# Reading text
........
Sebastian Kalamajski

Dermatan sulfate epimerase 1 (DS-epi1) and 2 convert glucuronic acid to iduronic acid in chondroitin/dermatan sulfate biosynthesis. Here we report on the generation of DS-epi1-null mice and the resulting alterations in the chondroitin/dermatan polysaccharide chains. The numbers of long blocks of adjacent iduronic acids are greatly decreased in skin decorin and biglycan chondroitin/dermatan sulfate, along with a parallel decrease of iduronic-2-O-sulfated-galactosamine-4-O-sulfated structures. Both iduronic acid blocks and iduronic acids surrounded by glucuronic acids are also decreased in versican-derived chains. DS-epi1-deficient mice are smaller than wild-type littermates, but otherwise have no gross macroscopic alterations. The lack of DS-epi1 affects the chondroitin/dermatan sulfate in many proteoglycans and the consequences for skin collagen structure were initially analyzed. We found that the skin collagen architecture was altered, and electron microscopy showed that the DS-epi1-null fibrils have a larger diameter than the wild-type fibrils. The altered chondroitin/dermatan sulfate chains carried by decorin in skin are likely to affect the collagen fibril formation and reduce the tensile strength of DS-epi1-null skin.
........
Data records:
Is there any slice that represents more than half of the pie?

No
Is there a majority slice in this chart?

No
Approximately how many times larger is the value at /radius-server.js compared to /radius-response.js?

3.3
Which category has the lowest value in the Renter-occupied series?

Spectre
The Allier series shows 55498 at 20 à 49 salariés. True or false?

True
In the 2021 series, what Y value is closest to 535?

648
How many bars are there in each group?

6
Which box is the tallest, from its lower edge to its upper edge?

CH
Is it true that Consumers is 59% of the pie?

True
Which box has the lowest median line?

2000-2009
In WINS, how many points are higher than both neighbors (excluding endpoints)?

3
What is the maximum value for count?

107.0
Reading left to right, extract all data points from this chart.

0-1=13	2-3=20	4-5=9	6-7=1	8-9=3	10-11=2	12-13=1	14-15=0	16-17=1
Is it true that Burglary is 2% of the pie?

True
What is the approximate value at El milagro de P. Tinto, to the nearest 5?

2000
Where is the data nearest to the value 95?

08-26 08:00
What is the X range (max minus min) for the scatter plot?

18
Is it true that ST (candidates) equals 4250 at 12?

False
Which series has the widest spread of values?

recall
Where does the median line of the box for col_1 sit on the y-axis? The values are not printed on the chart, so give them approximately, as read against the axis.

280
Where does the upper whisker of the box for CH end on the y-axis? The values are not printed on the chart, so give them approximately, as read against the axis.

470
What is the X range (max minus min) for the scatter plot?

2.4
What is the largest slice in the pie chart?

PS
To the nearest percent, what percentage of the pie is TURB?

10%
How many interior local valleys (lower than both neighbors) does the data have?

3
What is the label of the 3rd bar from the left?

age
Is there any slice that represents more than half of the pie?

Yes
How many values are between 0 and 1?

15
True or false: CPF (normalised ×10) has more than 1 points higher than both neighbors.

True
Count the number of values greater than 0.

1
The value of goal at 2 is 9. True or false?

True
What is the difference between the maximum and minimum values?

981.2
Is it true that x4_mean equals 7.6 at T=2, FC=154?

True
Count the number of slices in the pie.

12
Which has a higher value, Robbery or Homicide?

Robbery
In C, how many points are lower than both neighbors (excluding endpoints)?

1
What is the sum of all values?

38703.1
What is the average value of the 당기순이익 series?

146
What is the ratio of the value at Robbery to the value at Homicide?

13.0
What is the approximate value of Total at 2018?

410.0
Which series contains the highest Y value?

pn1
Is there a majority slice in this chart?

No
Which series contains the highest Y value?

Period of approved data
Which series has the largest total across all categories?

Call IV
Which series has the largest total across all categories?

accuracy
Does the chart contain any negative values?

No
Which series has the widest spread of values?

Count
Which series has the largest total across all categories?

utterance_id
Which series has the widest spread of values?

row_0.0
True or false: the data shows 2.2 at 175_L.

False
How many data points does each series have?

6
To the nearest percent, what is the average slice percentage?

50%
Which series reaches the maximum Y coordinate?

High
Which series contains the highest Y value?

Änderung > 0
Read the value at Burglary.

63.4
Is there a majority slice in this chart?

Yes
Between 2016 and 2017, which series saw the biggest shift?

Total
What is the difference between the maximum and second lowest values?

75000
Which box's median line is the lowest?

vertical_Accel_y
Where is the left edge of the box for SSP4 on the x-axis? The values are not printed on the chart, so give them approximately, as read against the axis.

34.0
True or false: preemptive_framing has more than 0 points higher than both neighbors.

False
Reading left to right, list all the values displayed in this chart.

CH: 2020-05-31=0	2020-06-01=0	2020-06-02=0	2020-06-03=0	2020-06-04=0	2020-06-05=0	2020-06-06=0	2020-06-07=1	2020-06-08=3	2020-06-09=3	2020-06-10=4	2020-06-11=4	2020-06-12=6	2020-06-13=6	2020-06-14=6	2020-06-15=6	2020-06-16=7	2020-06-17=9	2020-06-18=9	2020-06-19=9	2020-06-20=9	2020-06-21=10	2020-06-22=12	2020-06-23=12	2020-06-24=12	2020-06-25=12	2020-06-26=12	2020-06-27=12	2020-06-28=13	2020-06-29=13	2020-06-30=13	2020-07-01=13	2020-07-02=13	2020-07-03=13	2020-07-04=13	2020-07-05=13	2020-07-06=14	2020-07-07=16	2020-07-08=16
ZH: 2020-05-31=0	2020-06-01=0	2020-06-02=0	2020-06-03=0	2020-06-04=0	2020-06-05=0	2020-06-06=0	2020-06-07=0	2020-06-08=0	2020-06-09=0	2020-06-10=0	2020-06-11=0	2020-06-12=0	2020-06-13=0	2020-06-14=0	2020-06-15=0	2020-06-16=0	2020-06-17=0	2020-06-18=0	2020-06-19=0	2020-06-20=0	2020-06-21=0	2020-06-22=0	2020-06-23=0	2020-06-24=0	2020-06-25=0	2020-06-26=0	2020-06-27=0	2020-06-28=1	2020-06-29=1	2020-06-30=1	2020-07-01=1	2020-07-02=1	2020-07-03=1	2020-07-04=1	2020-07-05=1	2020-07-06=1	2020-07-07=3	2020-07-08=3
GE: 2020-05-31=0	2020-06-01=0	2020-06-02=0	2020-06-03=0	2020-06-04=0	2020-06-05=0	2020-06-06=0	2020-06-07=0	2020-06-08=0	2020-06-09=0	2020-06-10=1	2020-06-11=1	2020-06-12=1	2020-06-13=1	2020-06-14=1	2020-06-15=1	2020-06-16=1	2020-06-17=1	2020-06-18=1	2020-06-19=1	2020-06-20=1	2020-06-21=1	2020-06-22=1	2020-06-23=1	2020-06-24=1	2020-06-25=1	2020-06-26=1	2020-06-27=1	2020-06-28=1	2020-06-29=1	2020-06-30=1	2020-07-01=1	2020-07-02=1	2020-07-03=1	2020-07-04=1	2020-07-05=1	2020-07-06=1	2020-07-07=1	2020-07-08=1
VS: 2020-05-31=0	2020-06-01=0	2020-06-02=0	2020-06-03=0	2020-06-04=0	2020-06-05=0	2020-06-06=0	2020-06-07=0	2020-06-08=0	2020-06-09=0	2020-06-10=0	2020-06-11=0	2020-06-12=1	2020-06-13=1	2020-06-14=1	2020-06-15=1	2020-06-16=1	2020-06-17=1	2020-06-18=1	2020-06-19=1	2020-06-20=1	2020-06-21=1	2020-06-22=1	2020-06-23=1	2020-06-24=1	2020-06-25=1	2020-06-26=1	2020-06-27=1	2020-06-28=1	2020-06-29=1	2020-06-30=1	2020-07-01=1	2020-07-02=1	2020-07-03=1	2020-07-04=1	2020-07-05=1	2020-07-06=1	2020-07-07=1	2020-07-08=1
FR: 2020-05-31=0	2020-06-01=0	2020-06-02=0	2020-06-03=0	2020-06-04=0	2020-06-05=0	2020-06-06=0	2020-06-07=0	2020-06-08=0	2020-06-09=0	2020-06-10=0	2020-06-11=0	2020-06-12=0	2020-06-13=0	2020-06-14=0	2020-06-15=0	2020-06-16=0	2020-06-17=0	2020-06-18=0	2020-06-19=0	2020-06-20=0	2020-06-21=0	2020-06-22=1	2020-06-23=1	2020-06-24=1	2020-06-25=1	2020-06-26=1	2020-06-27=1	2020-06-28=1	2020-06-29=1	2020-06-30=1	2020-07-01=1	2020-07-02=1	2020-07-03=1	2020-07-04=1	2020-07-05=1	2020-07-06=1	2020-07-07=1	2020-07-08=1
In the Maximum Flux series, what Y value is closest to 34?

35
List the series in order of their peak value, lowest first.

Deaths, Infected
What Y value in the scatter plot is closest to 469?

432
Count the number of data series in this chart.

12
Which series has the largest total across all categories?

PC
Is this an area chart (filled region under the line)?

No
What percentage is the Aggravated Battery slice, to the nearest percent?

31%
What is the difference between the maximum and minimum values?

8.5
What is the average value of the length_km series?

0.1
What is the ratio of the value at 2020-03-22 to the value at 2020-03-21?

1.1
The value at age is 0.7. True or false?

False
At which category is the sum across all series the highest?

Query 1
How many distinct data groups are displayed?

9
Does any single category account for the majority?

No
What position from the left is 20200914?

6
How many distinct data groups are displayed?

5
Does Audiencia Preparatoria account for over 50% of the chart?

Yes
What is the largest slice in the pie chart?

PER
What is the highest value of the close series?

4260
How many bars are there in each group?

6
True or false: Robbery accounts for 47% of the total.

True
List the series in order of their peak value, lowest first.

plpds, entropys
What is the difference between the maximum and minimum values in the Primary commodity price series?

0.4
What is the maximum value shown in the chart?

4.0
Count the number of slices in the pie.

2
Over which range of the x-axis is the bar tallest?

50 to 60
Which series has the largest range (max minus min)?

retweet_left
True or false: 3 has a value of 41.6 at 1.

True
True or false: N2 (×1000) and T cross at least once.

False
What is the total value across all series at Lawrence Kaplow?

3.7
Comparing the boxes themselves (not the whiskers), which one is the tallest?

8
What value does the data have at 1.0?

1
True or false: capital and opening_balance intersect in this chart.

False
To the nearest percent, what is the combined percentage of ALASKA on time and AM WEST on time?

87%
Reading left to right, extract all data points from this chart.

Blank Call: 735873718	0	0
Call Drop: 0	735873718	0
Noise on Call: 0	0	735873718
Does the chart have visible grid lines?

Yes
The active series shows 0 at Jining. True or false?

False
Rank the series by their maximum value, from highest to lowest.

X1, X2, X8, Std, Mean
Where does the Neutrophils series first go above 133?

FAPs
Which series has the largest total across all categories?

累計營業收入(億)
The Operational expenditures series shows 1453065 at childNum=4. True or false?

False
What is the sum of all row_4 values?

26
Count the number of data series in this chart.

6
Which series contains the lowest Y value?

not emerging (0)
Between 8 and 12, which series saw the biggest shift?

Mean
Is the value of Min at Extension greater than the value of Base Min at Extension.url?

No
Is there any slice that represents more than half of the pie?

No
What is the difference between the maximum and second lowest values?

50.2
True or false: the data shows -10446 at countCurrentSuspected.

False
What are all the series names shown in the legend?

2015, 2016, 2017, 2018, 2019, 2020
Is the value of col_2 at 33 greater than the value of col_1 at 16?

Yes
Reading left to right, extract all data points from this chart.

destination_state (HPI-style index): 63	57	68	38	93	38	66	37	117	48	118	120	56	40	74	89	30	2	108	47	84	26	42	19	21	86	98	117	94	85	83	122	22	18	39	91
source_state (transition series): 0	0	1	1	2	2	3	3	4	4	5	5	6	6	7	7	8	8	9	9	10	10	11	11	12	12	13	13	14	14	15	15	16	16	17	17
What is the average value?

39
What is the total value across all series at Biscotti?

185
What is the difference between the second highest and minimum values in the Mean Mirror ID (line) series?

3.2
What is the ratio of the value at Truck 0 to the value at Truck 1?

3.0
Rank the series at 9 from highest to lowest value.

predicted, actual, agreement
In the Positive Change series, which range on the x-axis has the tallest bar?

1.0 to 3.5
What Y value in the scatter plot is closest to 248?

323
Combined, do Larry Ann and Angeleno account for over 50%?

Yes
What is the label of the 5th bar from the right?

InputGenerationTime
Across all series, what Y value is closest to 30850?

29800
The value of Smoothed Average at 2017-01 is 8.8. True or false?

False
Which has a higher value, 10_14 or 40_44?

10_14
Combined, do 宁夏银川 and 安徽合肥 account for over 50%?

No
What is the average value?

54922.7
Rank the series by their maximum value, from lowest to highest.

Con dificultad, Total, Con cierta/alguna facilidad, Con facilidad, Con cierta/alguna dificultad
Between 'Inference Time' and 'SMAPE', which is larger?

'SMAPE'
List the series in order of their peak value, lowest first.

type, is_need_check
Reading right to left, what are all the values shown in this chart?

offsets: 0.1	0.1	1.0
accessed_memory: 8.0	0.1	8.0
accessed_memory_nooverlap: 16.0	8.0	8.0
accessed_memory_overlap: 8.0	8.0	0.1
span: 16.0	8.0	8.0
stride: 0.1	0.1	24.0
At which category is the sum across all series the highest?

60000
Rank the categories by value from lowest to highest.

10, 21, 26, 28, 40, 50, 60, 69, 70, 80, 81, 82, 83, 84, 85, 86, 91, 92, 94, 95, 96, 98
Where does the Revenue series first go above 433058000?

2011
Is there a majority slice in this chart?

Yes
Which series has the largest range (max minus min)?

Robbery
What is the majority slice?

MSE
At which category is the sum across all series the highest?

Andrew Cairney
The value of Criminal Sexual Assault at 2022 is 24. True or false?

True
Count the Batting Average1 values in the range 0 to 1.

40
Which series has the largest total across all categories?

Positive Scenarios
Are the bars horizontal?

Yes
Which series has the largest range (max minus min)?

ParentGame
........
# Required action
List every proteoglycan that the text on DS-epi1-null mice names.

# Response
Decorin, biglycan, versican